May 8, 2009
The last five days saw five direction changes, as prices rose on Monday, fell on Tuesday, increased on Wednesday, fell again on Thursday and closed the week with a gain. The S&P500 advanced 2.41 percent on Friday, while the DJIA increased 1.96 percent and the NASDAQ moved up 1.33 percent.
In the past, such strength with this pattern of fluctuations, on such fluctuations, occurred quite often. Indeed, the last two repeats, just months ago, resulted in a day of 6-7 percent gains, and 4-5 percent. Moreover, seven of the last eight series moved forward more than one percent on the final day.

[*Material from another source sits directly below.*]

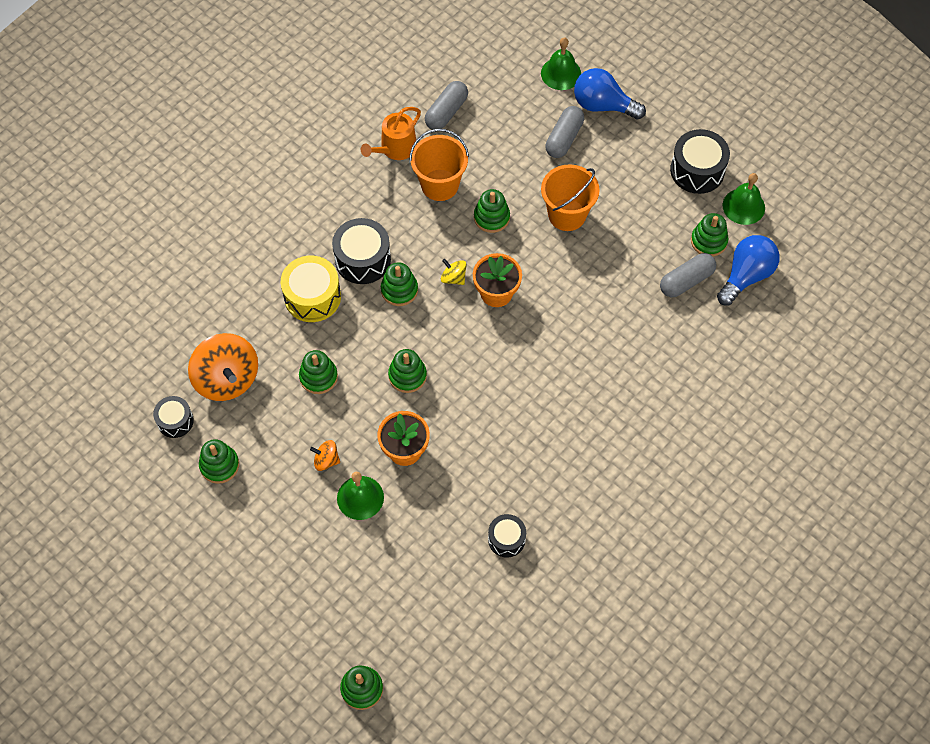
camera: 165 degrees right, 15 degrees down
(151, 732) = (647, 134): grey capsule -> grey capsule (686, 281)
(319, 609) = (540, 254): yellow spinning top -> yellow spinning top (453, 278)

Back in 20003, when the market finally hit bottom, the S&P500 increased 8.8 percent in ten trading days as it turned higher and started a new bull market. In 2009, in the last two weeks completed today, the S&P500 has added 8.36 percent to its value.
Furthermore, in 2003, prices increased seven times in those ten days. In 2009, however, with successive up and down changes, the overall advance is at just about the same rate.
Yet a significant difference exists: in 2003 the market had three distinct bottoms, which each one ending lower than its predecessor. So far, in 2009, though, only two such troughs have happened up until now.
Accordingly, if price actions are similar at turning points, the comparison of the past ten days foretells an imminent recovery. But if the number of bottoms, at the trough, is the issue, the ongoing price increases are not enough a lower, third, base needs to happen to signal an end to this long decline.